A Closer Look: Splice Machine's ACID-Compliant Database for Hadoop
Splice Machine exposes a full ANSI SQL query facility for HBase, along with support for indices, database triggers, and other data management essentials. It's ACID-compliant, too.
- By Stephen Swoyer
- January 28, 2014
By itself, Hadoop makes for a less-than-ideal database platform. Silicon Valley start-up Splice Machine Inc. aims to change that.
It markets what it says is an ANSI-standard, ACID-compliant database for Hadoop. Splice Machine claims to expose a full ANSI SQL query facility for HBase (Hadoop's hierarchical-like database store), along with support for primary and secondary indices, database triggers, and other data management (DM) essentials. Oh yes: it claims to support transactional consistency, too.
Vanilla Hadoop -- i.e., the Hadoop framework, HBase, Hive (a SQL-like interpreter for Hadoop MapReduce), and the Hadoop Distributed File System (HDFS) -- doesn't support any of this.
"We are the only one who put a transactional semantics on a SQL engine on Hadoop," Splice Machine chairman and CEO Monte Zweben told BI This Week at this year's Strata + Hadoop World conference. "A lot of people think about this in terms of debits and credits and orders, but this is crucial for analytics as well. Anyone doing an online analytical app, like a dashboard, or something where you're trying to look at the real-time analytics of some domain, they have indexes in their database because they need to look at data from multiple dimensions. We support secondary indices ... we can update data and index in one transaction consistently, so when you enter a new order, indexed by ZIP code as well as by product ID and transaction ID, you can update simultaneously."
Splice Machine is one of several upstart entrants in what might be called the Next-Gen Distributed Database Stakes.
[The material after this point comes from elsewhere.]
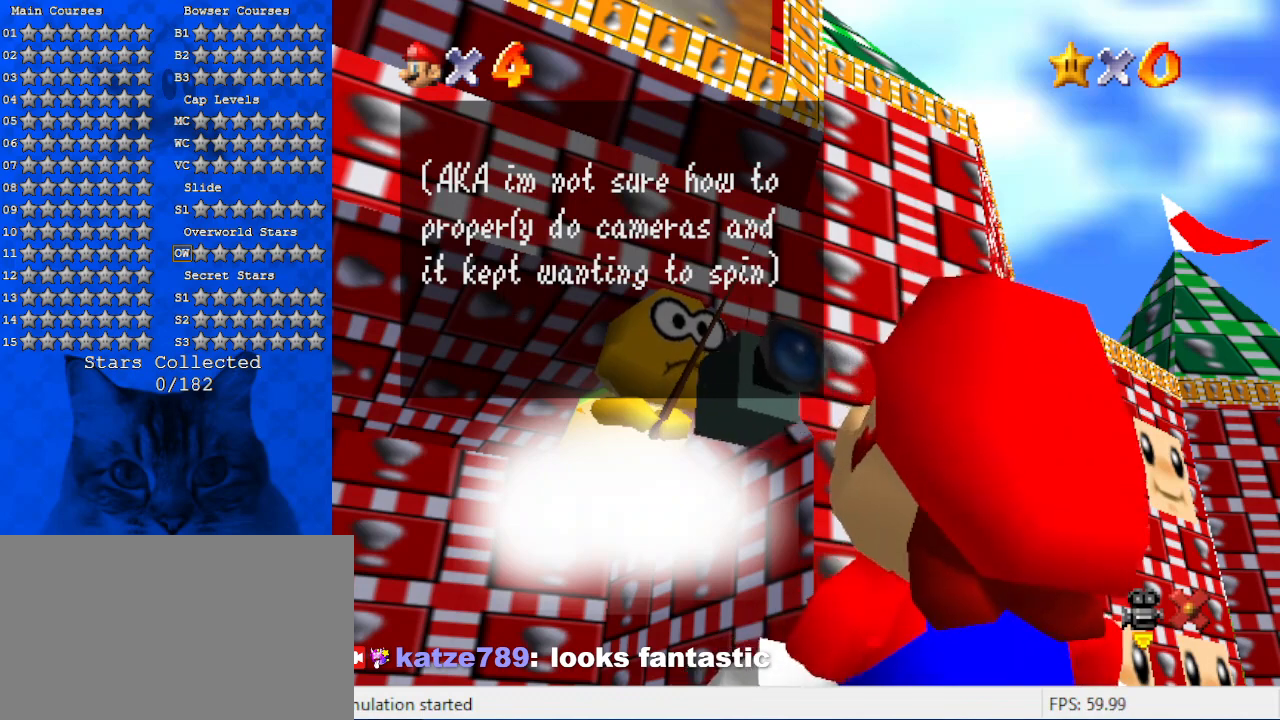
{"keys": [], "events": []}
Other entrants include Nuo DB Inc., which developed its distributed DBMS platform from scratch, Foundation DB, and Google Inc.'s F1, which "debuted" just this year. (F1 is by no means new: it's based on Google's Spanner distributed database project. What's more, Google now uses F1 to power its Adwords service. As a combined NoSQL + RDBMS platform that's ACID compliant -- with support for two-phased commits -- and ANSI SQL-ready, F1 seems especially intriguing.)
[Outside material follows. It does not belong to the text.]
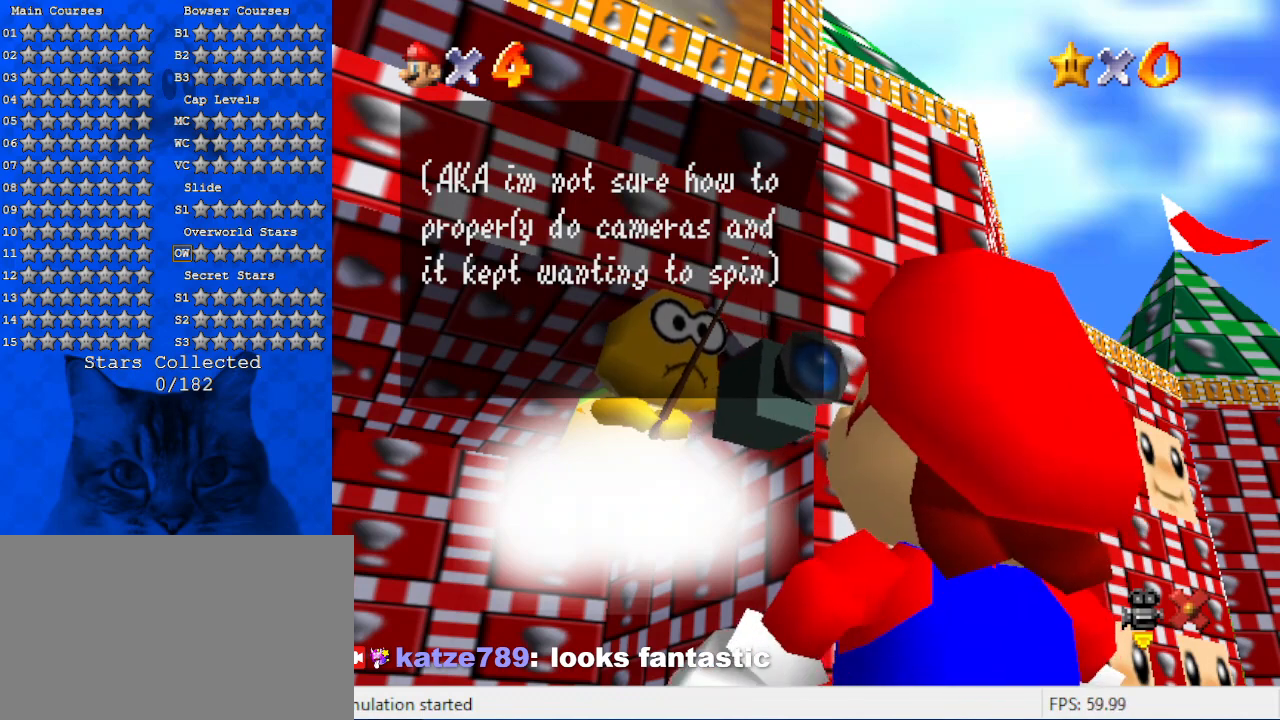
{"keys": [], "events": []}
At this year's Strata + Hadoop World show, several other players (such as Hadapt and GridGain Systems Inc.) also touted distributed DBMS- or RDBMS-like offerings. Meanwhile, the Hadoop community is working feverishly to flesh out Hadoop's DM feature set, which involves bringing SQL query to HBase, making Hive fully SQL-compliant (and implementing support for transactional consistency, database subqueries, and so on), and beefing up HCatalog, the metadata services catalog for Hadoop. Several projects -- such as "Stinger" (an effort helmed by Hortonworks Inc. to beef up Hive); "Impala" (a project supported by Cloudera Inc. that supports interactive or ad hoc queries on Hadoop); EMC/Pivotal's "Hawq" (a port of the Greenplum database to run on top of Hadoop); or the full-fledged decision-support-on-Hadoop platforms marketed by DataMeer Inc. and Platfora Inc. -- aim to recast Hadoop as a platform for traditional decision support workloads. (There's also crucial ongoing work in other Hadoop-related projects, such as Cascading.)
Splice Machine, Zweben claims, achieves just this today.. "Here [at Strata], you hear a lot about SQL-on-Hadoop. The majority -- or really all -- of those solutions are targeted to the data scientist, which is one possible constituency, but there's another, even more important constituency. The person who needs to do ad hoc queries, for example: that's an important constituency that we serve, too."
Vanilla Hadoop is a strictly sequential, batch-oriented platform, Zweben points out. Splice Machine is not. "What this means is that somebody can interact with an app on our database and change records on the database in real time, not just [perform] big batch loads in real time," he continues. "They can change Monte's record, delete Monte's record, be able to change Monte's record and all of his line items on that order consistently in one transaction -- or roll back the whole thing."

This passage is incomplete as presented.